The second case, a class-action suit on behalf of Florida smokers injured by cigarettes, resulted in a record-setting $145 billion guilty verdict against cigarette makers. The Engle case, as it was known, was named after the Rosenblatts’ family pediatrician, Howard Engle, who was the lead plaintiff.
The Rosenblatts’ small Miami law firm was an unlikely foe for the well-funded tobacco companies, whose tactics to that point had been to exhaust their opponents through endless motions and legal filings to avoid any judgement against them. Cummings said the Rosenblatts were motivated by a strong sense of the injustice of companies profiting from the selling of a product that they knew to be deadly yet was engineered to make it difficult to quit.
“Susan was the lawyer behind the scenes. Every night there would be motions filed. And remember, you’re getting motions filed by expert teams of the best paid attorneys on the planet. Six companies, and each company had a team of attorneys. They would think up their motions to file, and then the next day in court, the Rosenblatts had to respond,” Cummings recalled. “And Susan did all of the behind-the-scenes legal work, plus the appellate work that went on after the verdict came in.”
The Rosenblatts’ efforts to seek justice for the workers and families harmed by big tobacco greed might well have been the beginning of the end for cigarettes. However, Samet said that we haven’t reached the end of the tobacco story.
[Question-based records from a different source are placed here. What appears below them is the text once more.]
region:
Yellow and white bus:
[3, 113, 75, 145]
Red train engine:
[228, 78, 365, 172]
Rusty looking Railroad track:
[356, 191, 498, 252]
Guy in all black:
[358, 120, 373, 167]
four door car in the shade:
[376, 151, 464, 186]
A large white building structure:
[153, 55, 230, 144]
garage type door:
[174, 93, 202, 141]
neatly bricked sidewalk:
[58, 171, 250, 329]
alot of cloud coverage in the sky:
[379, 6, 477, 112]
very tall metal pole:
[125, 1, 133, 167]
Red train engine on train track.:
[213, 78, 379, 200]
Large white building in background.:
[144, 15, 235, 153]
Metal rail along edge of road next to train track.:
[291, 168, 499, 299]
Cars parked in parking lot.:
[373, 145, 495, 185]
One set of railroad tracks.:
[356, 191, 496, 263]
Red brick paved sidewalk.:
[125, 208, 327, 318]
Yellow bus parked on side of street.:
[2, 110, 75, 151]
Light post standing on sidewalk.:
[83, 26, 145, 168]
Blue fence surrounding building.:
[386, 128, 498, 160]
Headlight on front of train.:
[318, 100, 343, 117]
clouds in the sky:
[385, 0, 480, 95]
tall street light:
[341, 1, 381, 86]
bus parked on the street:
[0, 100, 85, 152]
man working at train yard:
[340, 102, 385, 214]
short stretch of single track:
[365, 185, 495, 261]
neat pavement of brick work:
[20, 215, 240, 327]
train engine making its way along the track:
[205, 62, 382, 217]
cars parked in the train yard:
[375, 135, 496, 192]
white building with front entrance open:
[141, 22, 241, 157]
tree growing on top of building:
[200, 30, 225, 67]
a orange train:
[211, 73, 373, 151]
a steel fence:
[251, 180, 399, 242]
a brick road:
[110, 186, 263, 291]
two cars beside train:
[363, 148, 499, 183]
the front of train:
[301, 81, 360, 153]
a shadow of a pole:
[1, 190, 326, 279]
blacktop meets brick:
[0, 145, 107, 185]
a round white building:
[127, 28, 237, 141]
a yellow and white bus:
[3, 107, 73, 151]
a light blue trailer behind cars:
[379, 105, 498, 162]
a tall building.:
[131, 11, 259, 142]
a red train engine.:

The introduction of noncombustible cigarettes, including heated tobacco products, is a new area of discussion. As incomes rise in developing countries, tobacco companies will likely attempt to gain footholds among new consumer groups in poorer countries. Also, the damage caused by smoking will take many decades to erase because many are still at increased risk of lung cancer, due to their past smoking histories. Increasing access to lung cancer screening in order to catch cancers earlier, when they are more treatable, is a priority at Hollings.
Samet will speak from noon to 1 p.m., Oct. 20 in Room 120 of Hollings Cancer Center. The lectureship will also be available via Teams.